[Source records]
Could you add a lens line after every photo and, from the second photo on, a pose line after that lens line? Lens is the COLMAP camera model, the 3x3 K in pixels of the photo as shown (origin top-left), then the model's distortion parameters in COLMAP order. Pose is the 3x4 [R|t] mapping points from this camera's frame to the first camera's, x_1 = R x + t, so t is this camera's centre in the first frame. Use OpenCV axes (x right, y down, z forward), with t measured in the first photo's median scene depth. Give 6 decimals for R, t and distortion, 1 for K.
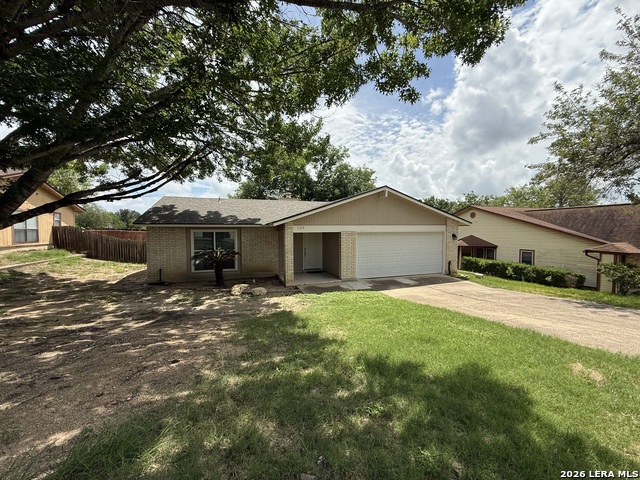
lens RADIAL K [[254.3, 0, 320.6], [0, 254.3, 240.8], [0, 0, 1]] dist [0.010481, -0.000306]
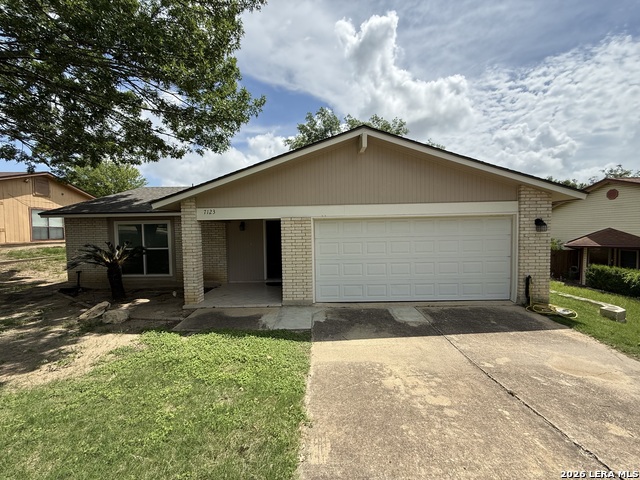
lens RADIAL K [[254.3, 0, 319.2], [0, 254.3, 237.8], [0, 0, 1]] dist [0.010481, -0.000306]
pose [[0.944953, -0.003837, -0.327183, 0.319859], [-0.000022, 0.999931, -0.011790, 0.014555], [0.327205, 0.011148, 0.944887, 0.460198]]
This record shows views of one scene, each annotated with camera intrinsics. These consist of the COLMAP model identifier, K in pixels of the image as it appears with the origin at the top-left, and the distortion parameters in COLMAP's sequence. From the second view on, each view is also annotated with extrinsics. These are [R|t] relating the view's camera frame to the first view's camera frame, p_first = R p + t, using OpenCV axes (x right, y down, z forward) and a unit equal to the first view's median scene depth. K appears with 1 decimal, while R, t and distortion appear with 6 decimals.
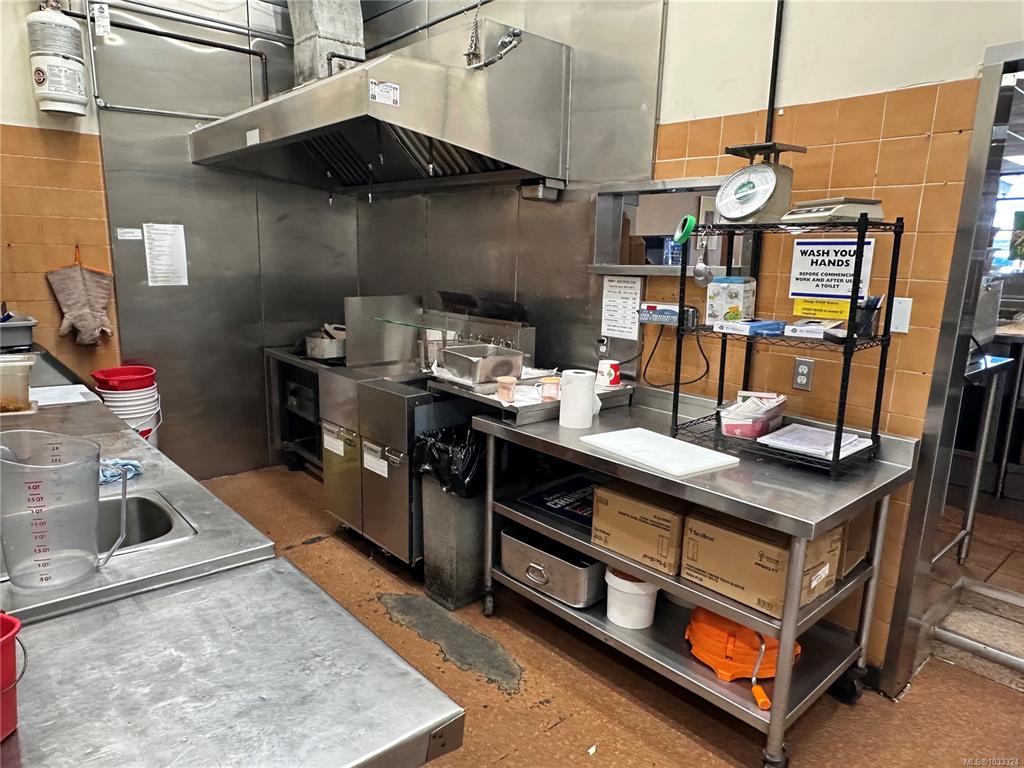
lens RADIAL K [[662.5, 0, 512.1], [0, 662.5, 391.1], [0, 0, 1]] dist [-0.006295, -0.002958]
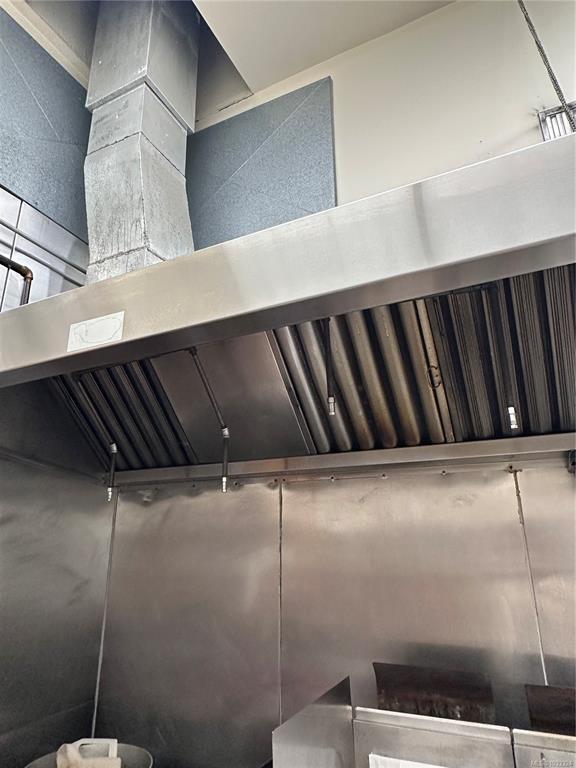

#### [WORK ORDER]
Leaving the pictures out, reproduce the entries above exactly.

#### [OUTPUT]
Could you add a lens line after every photo and, from the second photo on, a pose line after that lens line? Lens is the COLMAP camera model, the 3x3 K in pixels of the photo as shown (origin top-left), then the model's distortion parameters in COLMAP order. Pose is the 3x4 [R|t] mapping points from this camera's frame to the first camera's, x_1 = R x + t, so t is this camera's centre in the first frame. Use OpenCV axes (x right, y down, z forward), with t measured in the first photo's median scene depth. Give 6 decimals for R, t and distortion, 1 for K.
lens RADIAL K [[254.3, 0, 320.6], [0, 254.3, 240.8], [0, 0, 1]] dist [0.010481, -0.000306]
lens RADIAL K [[254.3, 0, 319.2], [0, 254.3, 237.8], [0, 0, 1]] dist [0.010481, -0.000306]
pose [[0.944953, -0.003837, -0.327183, 0.319859], [-0.000022, 0.999931, -0.011790, 0.014555], [0.327205, 0.011148, 0.944887, 0.460198]]
This record shows views of one scene, each annotated with camera intrinsics. These consist of the COLMAP model identifier, K in pixels of the image as it appears with the origin at the top-left, and the distortion parameters in COLMAP's sequence. From the second view on, each view is also annotated with extrinsics. These are [R|t] relating the view's camera frame to the first view's camera frame, p_first = R p + t, using OpenCV axes (x right, y down, z forward) and a unit equal to the first view's median scene depth. K appears with 1 decimal, while R, t and distortion appear with 6 decimals.
lens RADIAL K [[662.5, 0, 512.1], [0, 662.5, 391.1], [0, 0, 1]] dist [-0.006295, -0.002958]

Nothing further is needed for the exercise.